With a series of electoral recall efforts and controversy over masks and police funding, Norman’s city government saw one of its most turbulent years ever in 2020. Norman native Noah Alpers watched it all unfold.
For the 21-year-old Alpers, who chose Cornell University for his higher education, the municipal drama has been disturbing to observe, but also inspiring. In January ahead of the city’s February local elections, Alpers recently released a 13-minute Norman documentary Brick by Brick about his hometown’s politics at large and the controversial Unite Norman group specifically.
“I feel fortunate to have grown up here,” Alpers said. “It’s a nurturing place. I can’t imagine a better place to have grown up. But what I learned is there is a dark side and that I’ve been insulated from it. No community is safe from these fringe groups.”
Controversy came early
Unite Norman has courted controversy from the beginning. One of the group’s members found himself in hot water last summer after tossing a brick at a car full of teenagers he said were harassing him.
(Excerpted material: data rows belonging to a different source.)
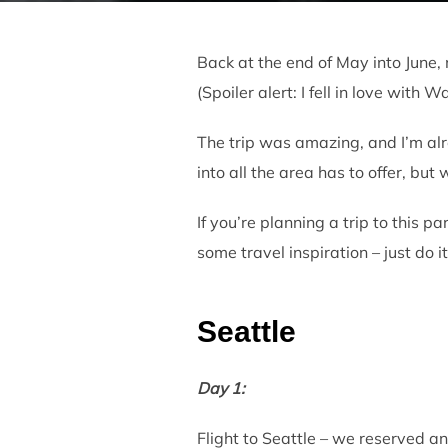
Back at the end of May into June, 
(Spoiler alert: I fell in love with 
The trip was amazing, and I’m alr
into all the area has to offer, but 
If you’re planning a trip to this p
some travel inspiration – just do it
Seattle
Day 1:
Flight to Seattle – we reserved an 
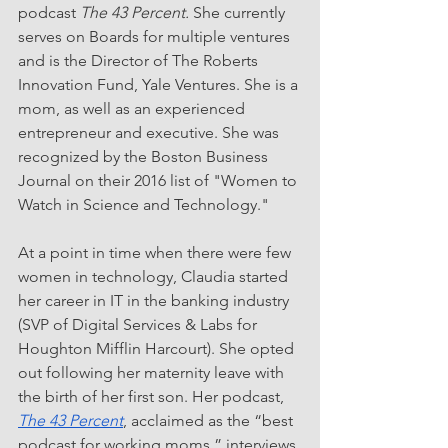
podcast 
The 43 Percent.
 She currently 
serves on Boards for multiple ventures 
and is the Director of The Roberts 
Innovation Fund, Yale Ventures. She is a 
mom, as well as an experienced 
entrepreneur and executive. She was 
recognized by the Boston Business 
Journal on their 2016 list of "Women to 
Watch in Science and Technology." 
At a point in time when there were few 
women in technology, Claudia started 
her career in IT in the banking industry 
(SVP of Digital Services & Labs for 
Houghton Mifflin Harcourt). She opted 
out following her maternity leave with 
the birth of her first son. Her podcast, 
The 43 Percent
, acclaimed as the “best 
podcast for working moms,” interviews 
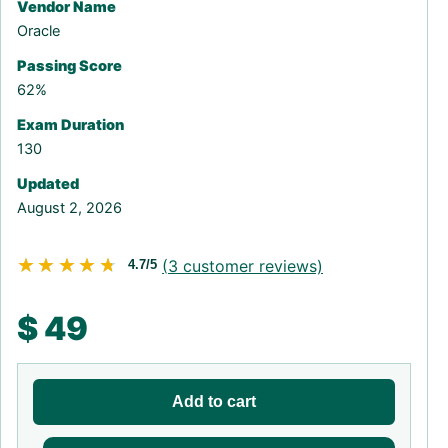
Vendor Name
Oracle
Passing Score
62%
Exam Duration
130
Updated
August 2, 2026
★★★★★
★★★★★
(
3
customer reviews)
4.7/5
$
49
Add to cart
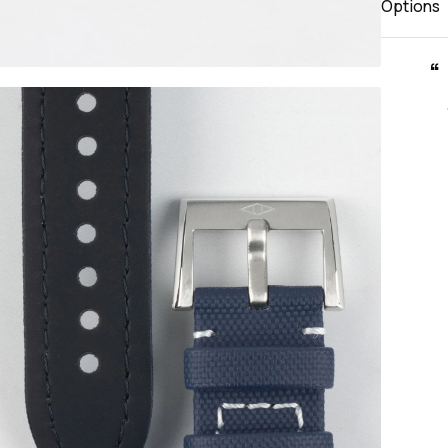
Options
“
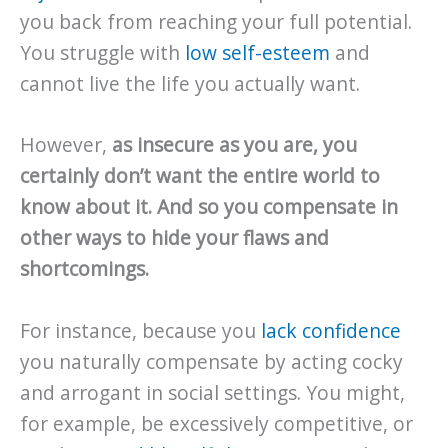
you back from reaching your full potential.
You struggle with
low self-esteem
and
cannot live the life you actually want.
However,
as insecure as you are, you
certainly don’t want the entire world to
know about it. And so you compensate in
other ways to hide your flaws and
shortcomings.
For instance, because you
lack confidence
you naturally compensate by acting cocky
and arrogant in social settings. You might,
for example, be excessively competitive, or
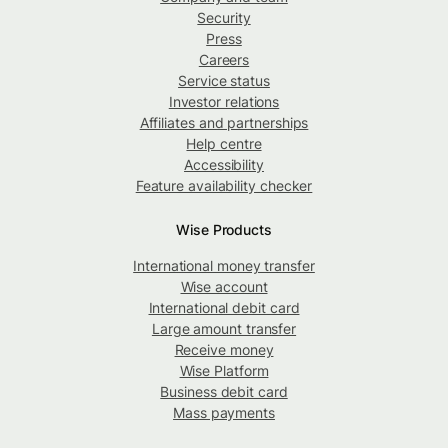
Security
Press
Careers
Service status
Investor relations
Affiliates and partnerships
Help centre
Accessibility
Feature availability checker
Wise Products
International money transfer
Wise account
International debit card
Large amount transfer
Receive money
Wise Platform
Business debit card
Mass payments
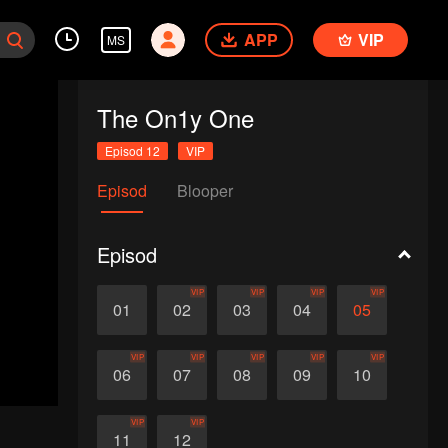
APP
VIP
MS
The On1y One
Episod 12
VIP
Episod
Blooper
Episod
VIP
VIP
VIP
VIP
01
02
03
04
05
VIP
VIP
VIP
VIP
VIP
06
07
08
09
10
VIP
VIP
11
12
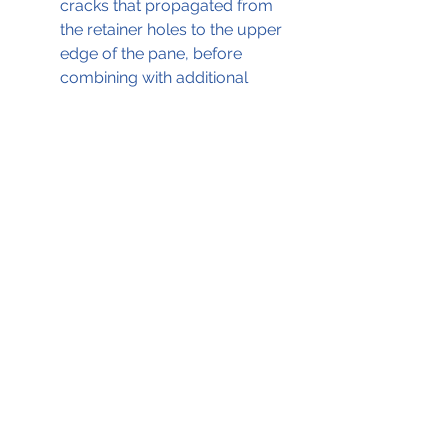
cracks that propagated from 
the retainer holes to the upper 
edge of the pane, before 
combining with additional 
lateral cracking between those 
holes. 
The full ATSB report, which was 
the basis for this blog, can be 
accessed by clicking on the .pdf file 
below;
Fairchild Metro II Window Failure 16-Aug-2010
.pdf
Download PDF • 326KB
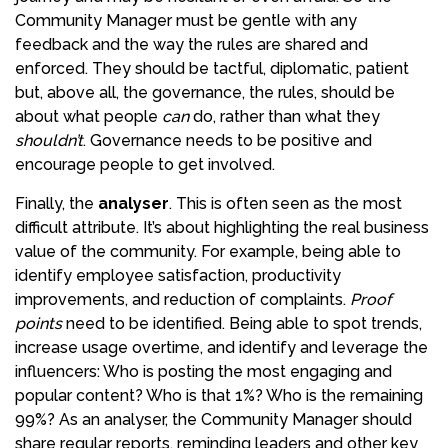
Community Manager must be gentle with any
feedback and the way the rules are shared and
enforced. They should be tactful, diplomatic, patient
but, above all, the governance, the rules, should be
about what people
can
do, rather than what they
shouldn’t
. Governance needs to be positive and
encourage people to get involved.
Finally, the
analyser
. This is often seen as the most
difficult attribute. It’s about highlighting the real business
value of the community. For example, being able to
identify employee satisfaction, productivity
improvements, and reduction of complaints.
Proof
points
need to be identified. Being able to spot trends,
increase usage overtime, and identify and leverage the
influencers: Who is posting the most engaging and
popular content? Who is that 1%? Who is the remaining
99%? As an analyser, the Community Manager should
share regular reports, reminding leaders and other key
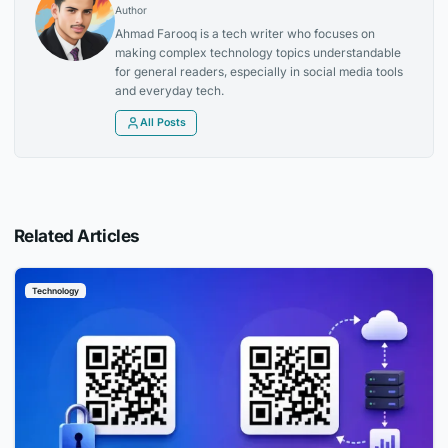
Author
Ahmad Farooq is a tech writer who focuses on
making complex technology topics understandable
for general readers, especially in social media tools
and everyday tech.
All Posts
Related Articles
Technology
When its efforts to recall Mayor Breea Clark and several city councilmembers largely failed, the group sued Norman City Clerk Brenda Hall who had been responsible for validating the recall petition signatures.
The controversy inspired Alpers, a film major, to produce a short documentary about his hometown’s politics. The film also takes in views from other young Normanites who are similarly dismayed.
“I wanted to make sense of it for myself,” he said. “Part of it was about contextualizing it so I could better understand what was going on. I wrote down some ideas and initially started with more of an op-ed style of film. But as I got more into it I wanted to get views from others and try to tell the story.”
In many ways, Alpers sees Norman as facing a generational divide, which is why he thought it important to include views from those in his age group. Mayor Breea Clark, OU professor Stephen Ellis and former Norman Mayor Cindy Rosenthal are also interviewed.
“I do think there is some tension between younger people in Ward 5 in particular, and I think part of the point of doing [this documentary] was to make that clear,” Alpers said. “It’s sort of coming from the perspective of a younger person.”
Group not impressed with Norman documentary
The film has not been well received by Unite Norman, the founders of which were not interviewed directly by Alpers. Co-founder Sassan Moghadam took to the group’s Facebook page to criticize Alpers and his film.
Moghadam, who starred in the brick-throwing incident last year, is one of the two Unite Norman members featured in the film. Alpers attempts to tie Moghadam’s involvement in Unite Norman as a way to benefit his construction business rather than any real objections to police funding and other local issues. Had the student filmmaker asked Moghadam about that allegation, perhaps the developer would have viewed the documentary as slightly more fair.
But despite Unite Norman’s dislike of the film, Alpers said most responses he has received have been positive. The Norman documentary has been viewed more than 8,500 times on YouTube since its Jan. 30 release.
“It’s generally been positive,” Alpers said. “I was hoping it would lead to conversations about the content. And that’s something I’m happy to do. I expected some vitriol and I’m fine with that. But most people I’ve talked to have supported it as part of a long conversation we need to have as a city even though not all of them necessarily agree with me about everything that’s presented.”
Mixed bag for Unite Norman candidates Feb. 9
Days after the film was released, Unite Norman-backed candidates running for council seats found mixed results in the city’s Feb. 9 council elections.
Unite Norman candidate Chris Lewis lost his Ward 1 race by just 51 votes. In Ward 3, incumbent Allison Petrone and will head to an April runoff against Kelly Lynn, who is backed by Unite Norman. Petrone was one of the target’s of the group’s recall efforts last year.
Unite Norman candidate Rarchar Tortorello won east Norman’s large Ward 5 seat outright. Tortorello recently agreed to an interview with The Black Wall Street Times in which he discussed his decision to attend then-President Donald Trump’s rally in Washington on Jan. 6. In the interview, Tortorello said he believed Antifa was responsible for storming the U.S. Capitol that day, and he expressed skepticism about official reports to the contrary.
The Norman City Council typically meets on the second and fourth Tuesdays of each month at 6:30 p.m., although the council sometimes holds 5:30 p.m. pre-meeting conferences.